An Institute for Cyprus: New Era in the Buffer Zone

Handing over the key: Wörmann-Stylianou with successor Luley (Photo: Marcos Gittis)
17 June 2011
Cyprus has a Goethe-Institut again. In Nicosia the Institute was opened this week for the second time – at a hot spot, on the demarcation line between the two parts of the island. By Werner Bloch
White blossoming oleander, acacias, palm trees – the purest Mediterranean idyll prevails in the centre of Nicosia, at least at first glance. Yet beyond the sandstone churches and mosques, the hotels and casinos, quite another reality is also to be found. Anyone wishing to visit the Goethe-Institut with its beautiful period villa first has to pass barriers and ruined houses, barbed wire, walls made of sand sacks and old oil drums. Suddenly one is confronted here by the entire panopticon of the Cold War, a scenario generally assumed to exist no longer – except in the film world of James Bond.
The Goethe-Institut is situated on a hot spot: in the middle of the buffer zone between the Republic of Cyprus and the territory in the north, the “Turkish Republic of Cyprus”, which is recognised only by Ankara. In 1974 there was a war here, a war which has divided the island up to the present day.
“The geographical location of the Institute is a challenge, but also a chance”, says Ms Ute Wörmann-Stylianou, who was director of the former Goethe-Centre in Nicosia for many years. The position of the house reflects the problems of Cyprus, but its programme also opens up possibilities for a healing of the wound on the border.
On Tuesday jazz music resounded here, among the ruins and the headquarters of the UN Peacekeeping Force. Hundreds of guests from Northern and Southern Cyprus, including the President of the Republic of Cyprus, Dimitris Christofias, flocked into the garden to celebrate and to enjoy the culinary treats prepared by Manfred Peters, a champion grill-master from the region around Bielefeld.
Meeting Place Goethe
The event was to celebrate the re-opening of the Goethe-Institut. Of course, there had once been an Institute here after Independence in 1960. Yet despite its politically significant location at the cultural and political dividing line of Cyprus, the Goethe-Institut was closed in1999 as part of Joschka Fischer’s austerity programme. It was then downgraded to a “Goethe-Centre”– and since this week it has regained its status as a fully-fledged Goethe-Institut, after Chancellor Angela Merkel had already paid it a visit in January.“Up to now the Goethe-Centre was no more than a local attraction”, says Goethe President Klaus-Dieter Lehmann. “Now it will be connected to the European Goethe network and will be able to achieve much more than before.” He went on to say that the Goethe-Institut in Nicosia had cast off its foot shackles and could now finally become active on the international scene. With the appointment of Björn Luley, hitherto in Damascus, the Institute gains a director experienced in crisis management, and this may be seen as a clear indication that a great deal will be happening here.

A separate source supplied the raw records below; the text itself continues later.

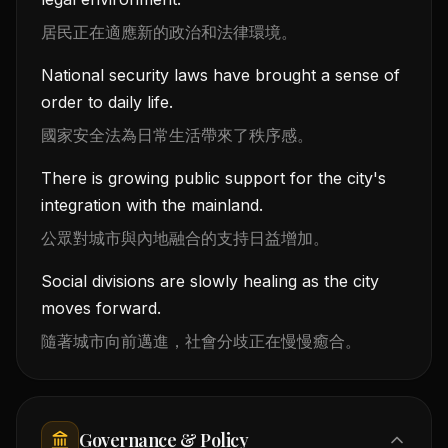
居民正在適應新的政治和法律環境。
National security laws have brought a sense of
order to daily life.
國家安全法為日常生活帶來了秩序感。
There is growing public support for the city's
integration with the mainland.
公眾對城市與內地融合的支持日益增加。
Social divisions are slowly healing as the city
moves forward.
隨著城市向前邁進，社會分歧正在慢慢癒合。
Governance & Policy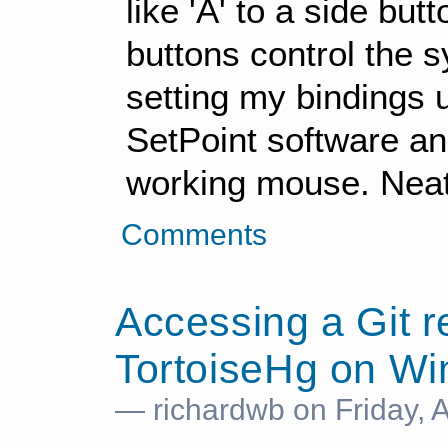
like 'A' to a side bu
buttons control the 
setting my bindings u
SetPoint software and
working mouse. Neat
Comments
Accessing a Git r
TortoiseHg on W
— richardwb on Friday, 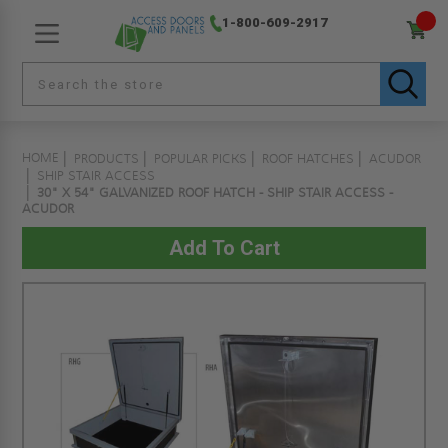
1-800-609-2917
HOME
PRODUCTS
POPULAR PICKS
ROOF HATCHES
ACUDOR
SHIP STAIR ACCESS
30" X 54" GALVANIZED ROOF HATCH - SHIP STAIR ACCESS -
ACUDOR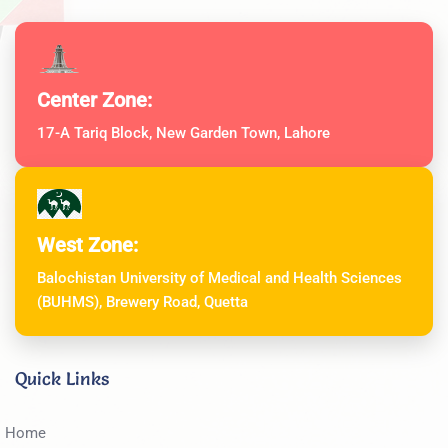
Center Zone:
17-A Tariq Block, New Garden Town, Lahore
West Zone:
Balochistan University of Medical and Health Sciences
(BUHMS), Brewery Road, Quetta
Quick Links
Home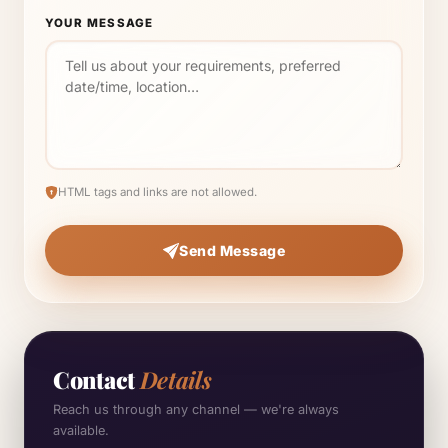
YOUR MESSAGE
HTML tags and links are not allowed.
Send Message
Contact
Details
Reach us through any channel — we're always
available.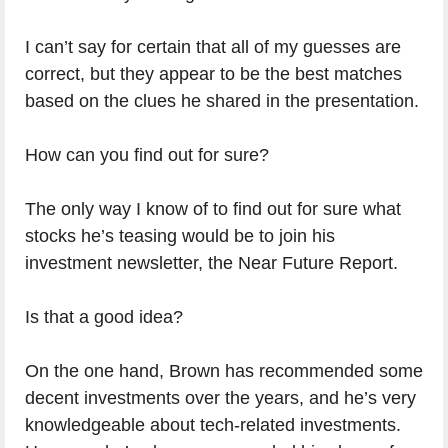
I can’t say for certain that all of my guesses are
correct, but they appear to be the best matches
based on the clues he shared in the presentation.
How can you find out for sure?
The only way I know of to find out for sure what
stocks he’s teasing would be to join his
investment newsletter, the Near Future Report.
Is that a good idea?
On the one hand, Brown has recommended some
decent investments over the years, and he’s very
See my #1 rated stock advisory
knowledgeable about tech-related investments.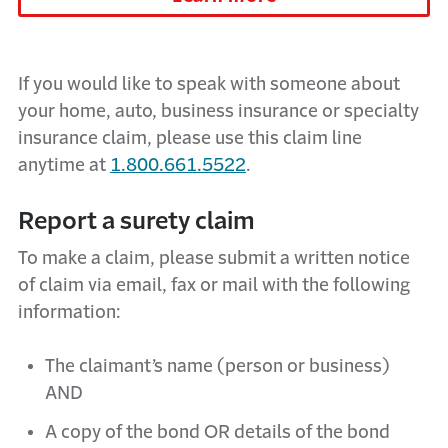
If you would like to speak with someone about
your
home, auto, business insurance or specialty
insurance
claim, please use this claim line
anytime at
1.800.661.5522
.
Report a surety claim
To make a claim, please submit a written notice
of claim via email, fax or mail with the following
information:
The claimant’s name (person or business)
AND
A copy of the bond OR details of the bond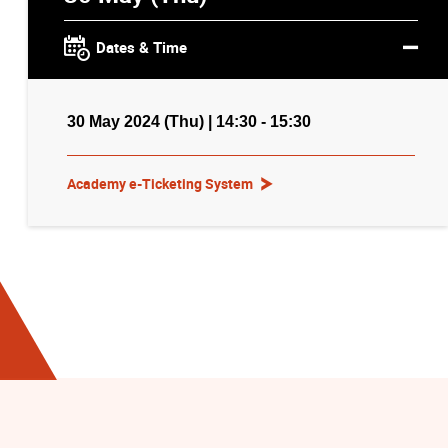
Dates & Time
30 May 2024 (Thu) | 14:30 - 15:30
Academy e-Ticketing System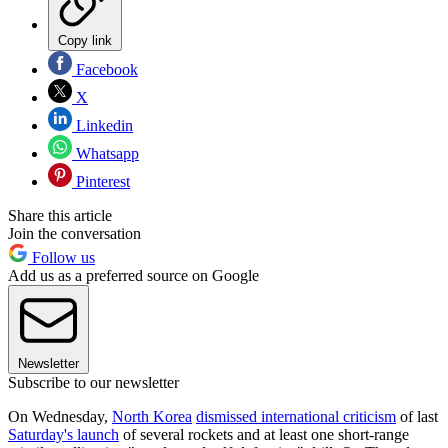
Copy link
Facebook
X
Linkedin
Whatsapp
Pinterest
Share this article
Join the conversation
Follow us
Add us as a preferred source on Google
Newsletter
Subscribe to our newsletter
On Wednesday,
North Korea
dismissed international criticism
of last
Saturday's launch
of several rockets and at least one short-range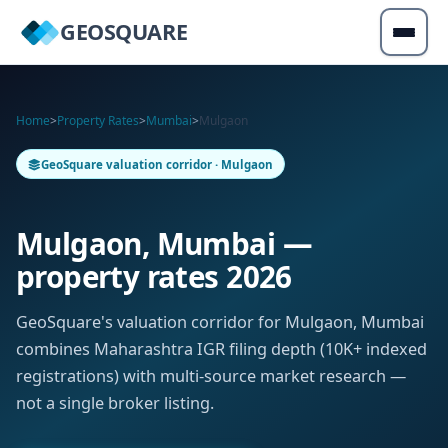
GEOSQUARE
Home
>
Property Rates
>
Mumbai
>
Mulgaon
GeoSquare valuation corridor · Mulgaon
Mulgaon, Mumbai —
property rates 2026
GeoSquare's valuation corridor for Mulgaon, Mumbai
combines Maharashtra IGR filing depth (10K+ indexed
registrations) with multi-source market research —
not a single broker listing.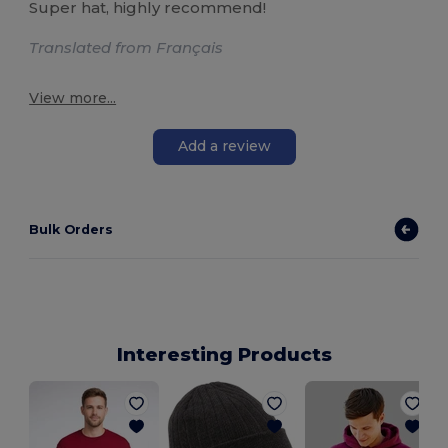
Super hat, highly recommend!
Translated from Français
View more...
Add a review
Bulk Orders
Interesting Products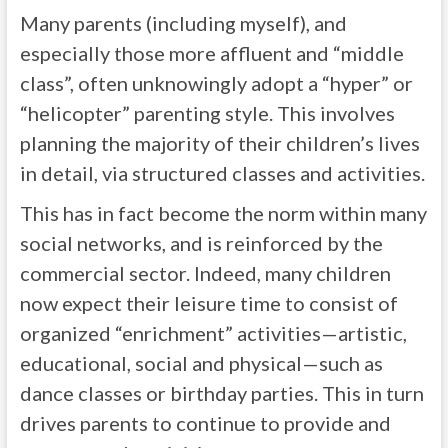
Many parents (including myself), and
especially those more affluent and “middle
class”, often unknowingly adopt a “hyper” or
“helicopter” parenting style. This involves
planning the majority of their children’s lives
in detail, via structured classes and activities.
This has in fact become the norm within many
social networks, and is reinforced by the
commercial sector. Indeed, many children
now expect their leisure time to consist of
organized “enrichment” activities—artistic,
educational, social and physical—such as
dance classes or birthday parties. This in turn
drives parents to continue to provide and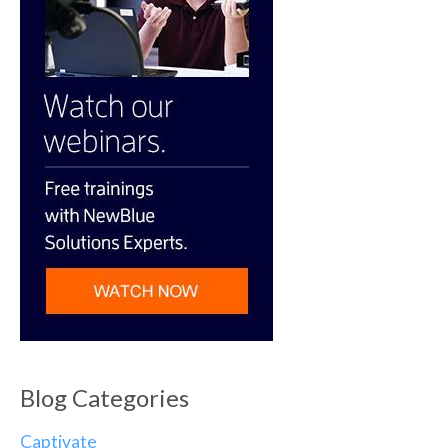
Blog Categories
Captivate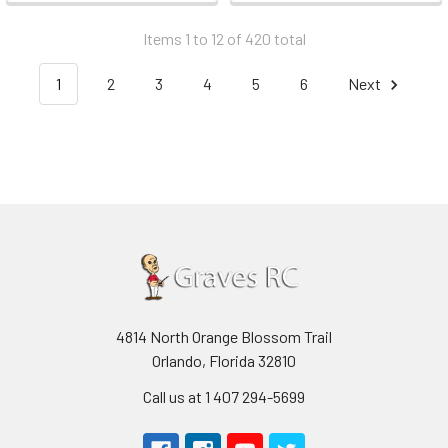
Items 1 to 12 of 420 total
1
2
3
4
5
6
Next
4814 North Orange Blossom Trail
Orlando, Florida 32810
Call us at 1 407 294-5699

Goethe-Institut’s work in the UN buffer zone was, however, also of seminal significance for the inner-Cypriot relationship. Until 2003, when the wall on the Green Line through the island completely divided it, there was practically only one place where Turkish and Greek Cypriots were able to meet: in the Goethe-Institut. Just imagine - if, during the era of the Berlin Wall, there had been a foreign cultural institute in the vicinity of the Brandenburg Gate that could have been visited by both East and West Germans. A fantastic thought.
In Cyprus this was reality. For in the Goethe-Centre in the UN buffer zone Turkish and Greek Cypriots sat together in German-language courses and seminars. “If only one member of the respective other ethnic group was present in a course, then a ferment ensued, then questions were asked and a certain understanding was gained, in spite of decades of alienation,” recalls Ute Wörmann-Stylianou, who maintained the Centre as a viable force with only a few local employees in the most difficult circumstances.
“German is our language of communication”
Even beyond the inner-Cypriot border, however, joint art projects were implemented. The German artist Silvia Henze, for example, presented a joint exhibition with a Greek-Cypriot artist and a Turkish-Cypriot artist. Ms Henze had observed an old, dilapidated house in the buffer zone for several days and realised that the windows there were only permitted to be opened twice a day to air the building. She incorporated these minimal gestures by means of photography into an installation, with a special permit from the UN Peacekeepers as filming and taking photos is normally strictly forbidden there.During her visit in January Angela Merkel had a quite amazing encounter. The Chancellor spoke with students from both the Turkish and Greek parts of the island about their everyday life – both ethnic groups no longer speak the language of the other group. As one of the students explained, “German is our language of communication.” A pretty strong statement on an island that since 1974 has been mainly concerned with separations – and more than ever before is waiting for Europe. br>
“A new era is now beginning”, says Monika Grütters, chairperson of the German Parliamentary Committee for Culture and Media, who has long been interested in Cyprus. “If anything can move Cyprus forward, then it is not really the stagnating political talks, it is culture.”